Sometimes it is also helpful to push the situation away by leaving it for a while. If a person does not know how to manage their emotions they will try unhealthy coping strategies such as drugs or self-harming behaviors. If you’re one of those who feel you can handle a lot of stress, you might be high in the executive skill of Stress Tolerance. Executive skills are brain functions or cognitive skills that neuroscientists have located in specific regions of the brain, primarily the frontal lobes. These functions develop starting at birth; they’re hardwired into every person, and fully developed by adulthood. The skills are called executive skills because they help people execute tasks. Every individual has a set of 12 executive skills (self-restraint, working memory, emotion control, focus, task initiation, planning/prioritization, organization, time management, defining and achieving goals, flexibility, observation and stress tolerance).
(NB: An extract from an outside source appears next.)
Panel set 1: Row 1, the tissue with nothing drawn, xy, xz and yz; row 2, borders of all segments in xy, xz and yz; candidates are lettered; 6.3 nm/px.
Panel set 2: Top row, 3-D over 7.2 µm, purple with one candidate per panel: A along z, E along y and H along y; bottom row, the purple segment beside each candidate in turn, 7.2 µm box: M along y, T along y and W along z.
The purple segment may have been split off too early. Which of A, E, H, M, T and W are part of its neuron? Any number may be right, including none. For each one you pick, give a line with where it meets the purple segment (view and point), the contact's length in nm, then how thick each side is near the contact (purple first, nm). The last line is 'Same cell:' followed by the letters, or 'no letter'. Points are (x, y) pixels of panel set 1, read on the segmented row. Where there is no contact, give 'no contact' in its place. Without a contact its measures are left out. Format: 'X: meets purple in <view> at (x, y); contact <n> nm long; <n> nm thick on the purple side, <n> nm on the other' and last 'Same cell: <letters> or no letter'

Each person has two or three that are their strongest and two or three that are their weakest, and they are not dramatically changeable for life. For example, if a person’s weakest executive skill is stress tolerance, several stress-relieving seminars or classes taken are not likely to dramatically change it. The executive skill of stress tolerance is the ability to thrive in stressful situations and to cope with uncertainty, change and performance demands. Emotional resilience refers to one’s ability to adapt to stressful situations or crises. More resilient people can adapt to adversity without lasting difficulties; less resilient people have a harder time with stress and life changes, both major and minor. It’s been found that those who deal with minor stresses more easily can also manage major crises with greater ease, so resilience has its benefits for daily life as well as for the rare major catastrophe. Resilient people see the positives in most situations and believe in their own strength. This can shift how they handle problems from a victim mentality to an empowered one, and more choices open up. People strong in emotional resilience are able to laugh at life difficulties and they have good sense of humor. They believe that they, rather than outside forces, are in control of their own lives. Resilient people understand that there is a separation between who they are at their core and the cause of their temporary suffering.
The stress/trauma might play a part in their story but it does not overtake their permanent identity. Practicing these strategies will help you become stronger emotionally .Try to practice stress tolerance techniques at home and workplace, build meaningful relationships with your family, friends and colleagues, increase the quality of your life, and decrease the level of stress.